Job:
From the items below, extract every line that contains the string "แบบรวมศ".

Data in this exercise:
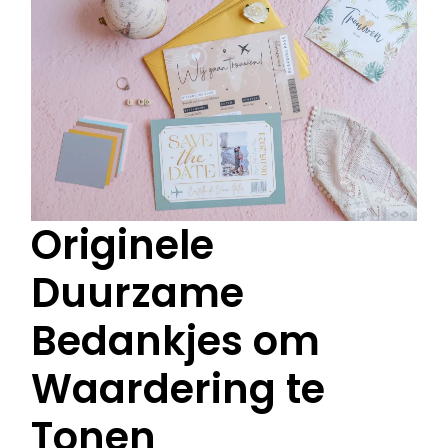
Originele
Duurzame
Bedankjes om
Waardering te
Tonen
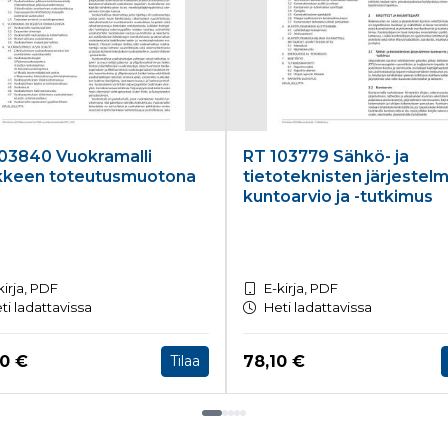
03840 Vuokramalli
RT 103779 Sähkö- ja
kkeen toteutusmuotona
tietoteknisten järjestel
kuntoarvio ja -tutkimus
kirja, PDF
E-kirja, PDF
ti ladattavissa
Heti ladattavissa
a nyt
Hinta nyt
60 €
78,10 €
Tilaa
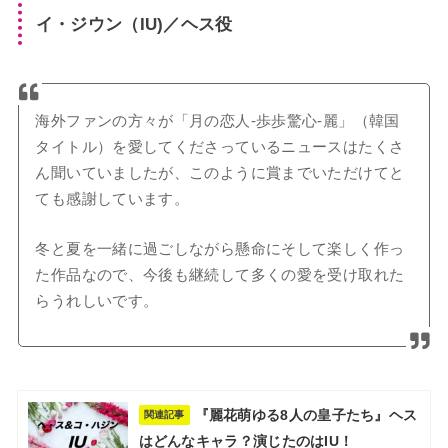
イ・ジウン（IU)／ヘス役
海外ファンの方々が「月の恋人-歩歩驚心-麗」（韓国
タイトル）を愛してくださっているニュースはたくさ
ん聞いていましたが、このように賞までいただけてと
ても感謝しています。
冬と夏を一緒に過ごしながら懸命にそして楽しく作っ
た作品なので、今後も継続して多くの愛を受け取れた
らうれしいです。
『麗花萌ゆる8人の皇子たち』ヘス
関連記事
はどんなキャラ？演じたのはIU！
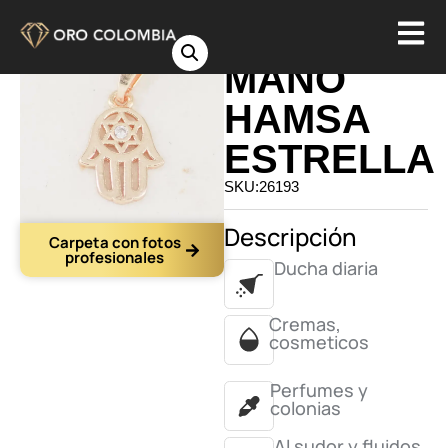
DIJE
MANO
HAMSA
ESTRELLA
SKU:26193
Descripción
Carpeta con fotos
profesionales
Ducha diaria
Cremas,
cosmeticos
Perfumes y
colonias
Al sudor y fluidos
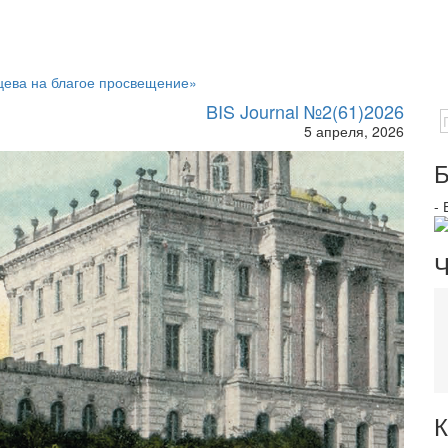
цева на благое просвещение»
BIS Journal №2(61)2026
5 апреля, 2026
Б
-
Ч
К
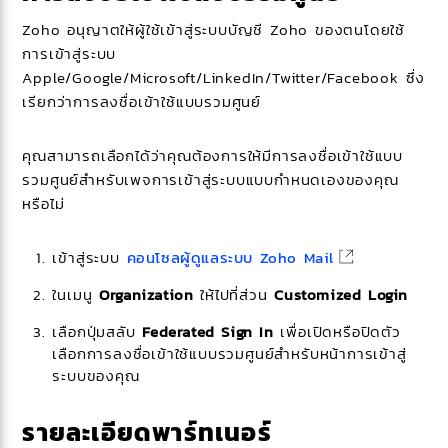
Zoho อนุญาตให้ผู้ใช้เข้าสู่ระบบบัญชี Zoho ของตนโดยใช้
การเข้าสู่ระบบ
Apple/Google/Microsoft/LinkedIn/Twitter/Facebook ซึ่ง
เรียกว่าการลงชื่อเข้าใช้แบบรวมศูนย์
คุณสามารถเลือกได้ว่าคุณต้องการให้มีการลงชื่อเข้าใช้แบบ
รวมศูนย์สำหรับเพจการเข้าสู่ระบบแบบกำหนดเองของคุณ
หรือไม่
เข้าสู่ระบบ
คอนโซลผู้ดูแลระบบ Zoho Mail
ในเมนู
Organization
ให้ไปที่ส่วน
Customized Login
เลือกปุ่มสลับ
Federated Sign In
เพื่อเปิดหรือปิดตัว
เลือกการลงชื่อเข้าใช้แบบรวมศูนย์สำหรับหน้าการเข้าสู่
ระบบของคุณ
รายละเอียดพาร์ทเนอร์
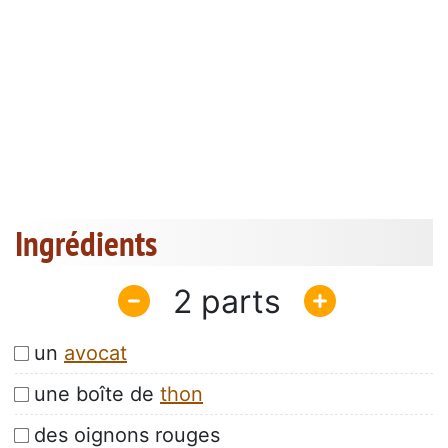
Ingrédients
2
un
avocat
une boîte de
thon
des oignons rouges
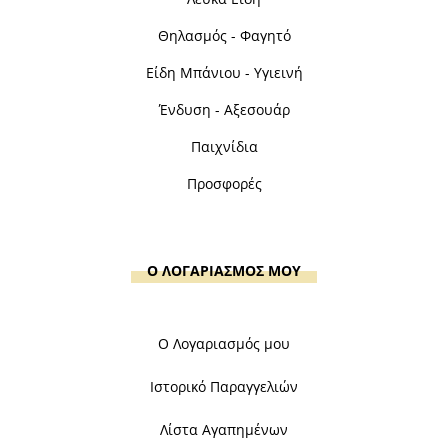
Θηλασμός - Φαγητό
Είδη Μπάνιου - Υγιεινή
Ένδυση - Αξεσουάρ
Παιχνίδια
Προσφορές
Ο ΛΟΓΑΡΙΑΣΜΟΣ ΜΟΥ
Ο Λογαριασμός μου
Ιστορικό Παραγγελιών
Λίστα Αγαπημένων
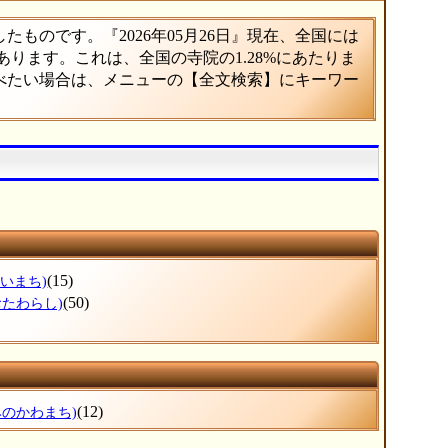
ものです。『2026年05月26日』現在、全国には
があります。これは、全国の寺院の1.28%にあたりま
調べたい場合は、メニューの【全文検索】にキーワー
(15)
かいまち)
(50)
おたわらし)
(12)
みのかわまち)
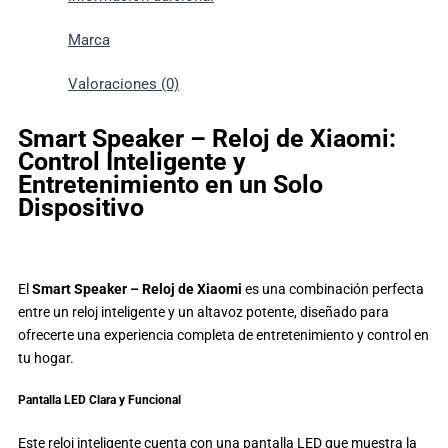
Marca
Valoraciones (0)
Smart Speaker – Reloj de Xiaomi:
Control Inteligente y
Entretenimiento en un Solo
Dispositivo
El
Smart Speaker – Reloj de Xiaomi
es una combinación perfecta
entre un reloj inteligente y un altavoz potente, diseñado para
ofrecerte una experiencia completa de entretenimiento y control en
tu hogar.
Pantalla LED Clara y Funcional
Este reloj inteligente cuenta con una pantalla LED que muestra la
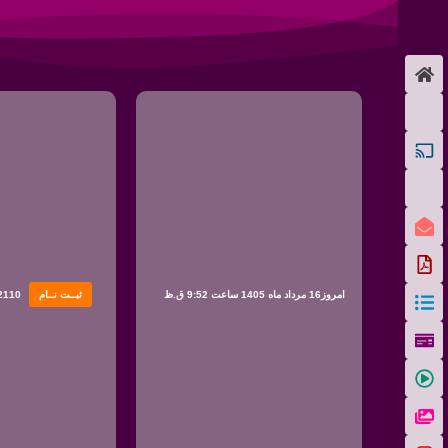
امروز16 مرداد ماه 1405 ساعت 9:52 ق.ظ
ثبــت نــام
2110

Answer area:
เรียกว่าการลงชื่อเข้าใช้แบบรวมศูนย์
เลือกการลงชื่อเข้าใช้แบบรวมศูนย์สำหรับหน้าการเข้าสู่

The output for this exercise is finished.